In Stati Uniti contro Nixon (1974), la Corte Suprema degli Stati Uniti, citando molti casi storici, comprese le opinioni del giudice capo Marshall Marbury contro Madison (1803) e Stati Uniti contro Burr, ha affermato che spetta all'Alta Corte trovare un equilibrio tra la necessità di riservatezza del presidente nell'esecuzione dei suoi doveri costituzionali, da un lato, e "le richieste fondamentali del giusto processo della legge nell'equa amministrazione della giustizia penale", dall'altro . L'opinione unanime della Corte espressa dal presidente della Corte Suprema Warren E. Burger è stata attenta a dare grande credito alla necessità del presidente di completa franchezza e obiettività da parte dei suoi consiglieri. I giudici hanno inoltre riconosciuto la necessità di un elevato grado di riservatezza per le deliberazioni interne del ramo esecutivo del governo. Il giudice capo Burger ha convenuto che, se fossero in gioco segreti militari o diplomatici, la Corte potrebbe giungere a una conclusione diversa. Tuttavia, dato che le affermazioni del presidente Nixon erano basate su una dichiarazione generale di privilegio esecutivo senza affermare che fossero in gioco segreti di stato, il dovere costituzionale dei tribunali è quello di garantire un giusto processo legale, qualcosa che le azioni di Nixon stavano gravemente compromettendo, secondo la Corte. I giudici hanno stabilito che il presidente Nixon doveva conformarsi alla citazione capi emesso dal giudice capo John J. Sirica del tribunale distrettuale degli Stati Uniti per il distretto di Columbia. Nixon si preparò immediatamente a consegnare il materiale citato in giudizio al giudice capo Sirica.

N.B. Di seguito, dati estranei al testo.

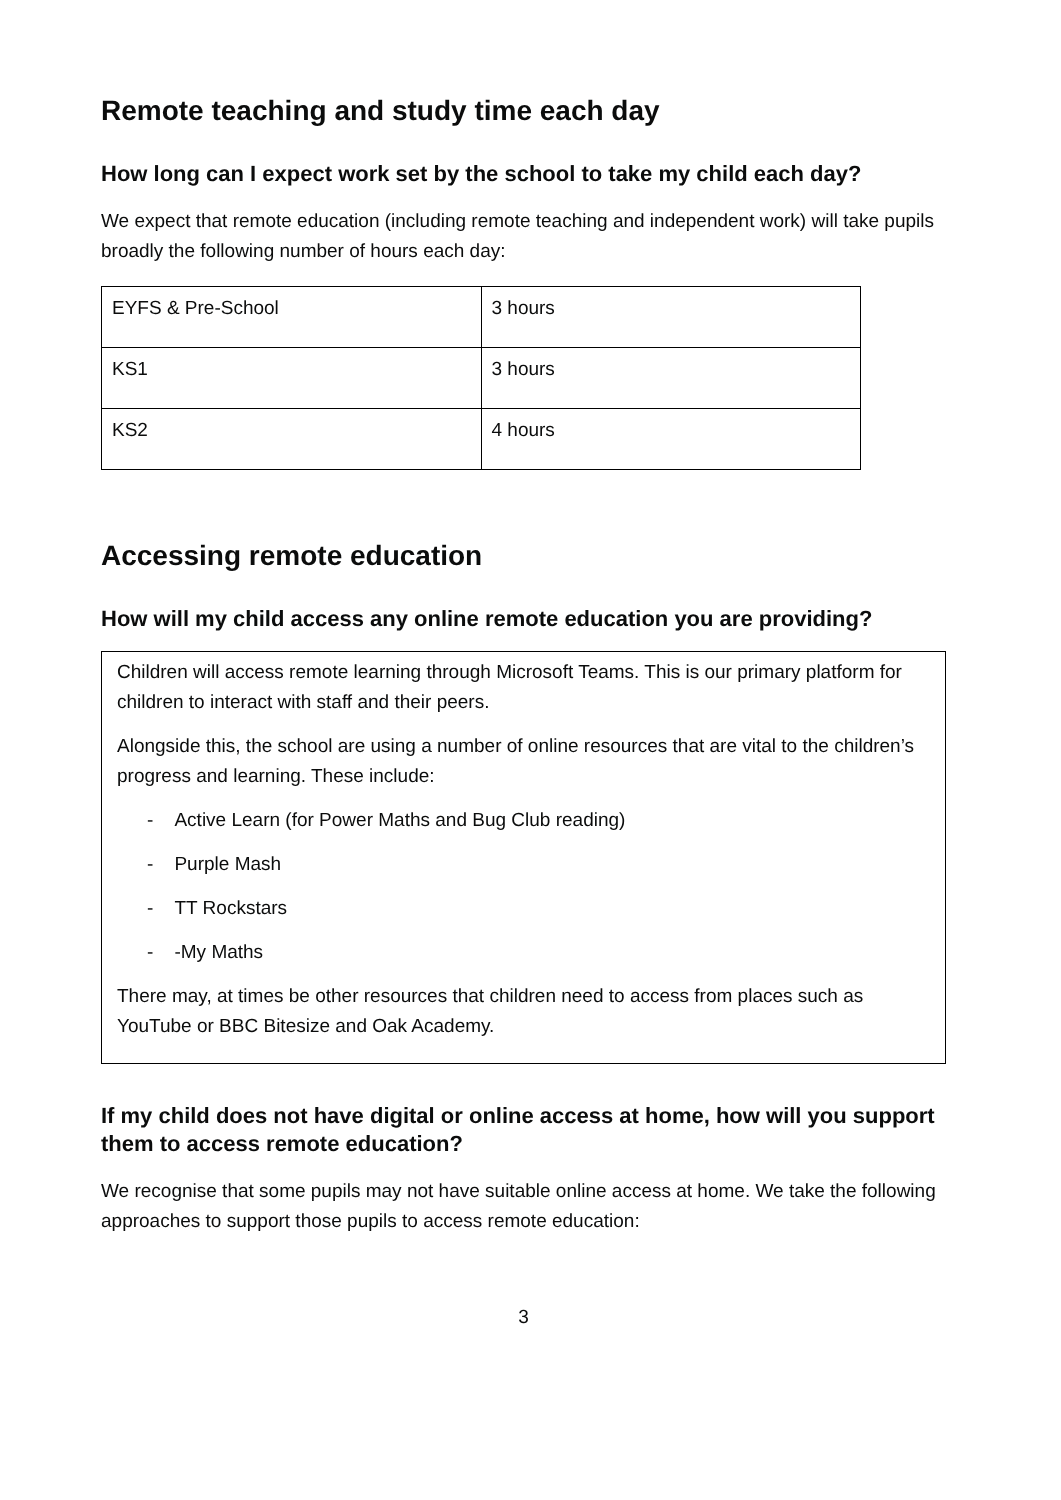Remote teaching and study time each day
How long can I expect work set by the school to take my child each day?
We expect that remote education (including remote teaching and independent work) will take pupils broadly the following number of hours each day:
| EYFS & Pre-School | 3 hours |
| KS1 | 3 hours |
| KS2 | 4 hours |
Accessing remote education
How will my child access any online remote education you are providing?
Children will access remote learning through Microsoft Teams. This is our primary platform for children to interact with staff and their peers.
Alongside this, the school are using a number of online resources that are vital to the children’s progress and learning. These include:
- Active Learn (for Power Maths and Bug Club reading)
- Purple Mash
- TT Rockstars
- -My Maths
There may, at times be other resources that children need to access from places such as YouTube or BBC Bitesize and Oak Academy.
If my child does not have digital or online access at home, how will you support them to access remote education?
We recognise that some pupils may not have suitable online access at home. We take the following approaches to support those pupils to access remote education:
3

I presidenti da Nixon hanno continuato a sostenere che il posto speciale che la presidenza occupa sotto il sistema costituzionale americano richiede che gran parte delle sue deliberazioni interne rimangano segrete e privilegiate. Di fronte a indagini, pubblici ministeri speciali, citazioni in giudizio e procedimenti di impeachment, il presidente William J. Clinton, ad esempio, ha affermato che gran parte di ciò che accadeva nello Studio Ovale era protetto dal privilegio esecutivo e dall'immunità esecutiva, e che lui ei suoi aiutanti avrebbero dovuto non è necessario rispondere a citazioni in giudizio. Come nel caso del presidente Nixon, il presidente Clinton alla fine accettò il posto suo e del suo ufficio sotto lo stato di diritto. Da Stati Uniti contro Nixon, Le richieste di immunità del potere esecutivo dai normali processi del sistema legale americano sono state mitigate dal fatto che le richieste costituzionali di un giusto processo di legge e giustizia probabilmente supereranno le richieste di immunità dell'esecutivo dalle citazioni in giudizio.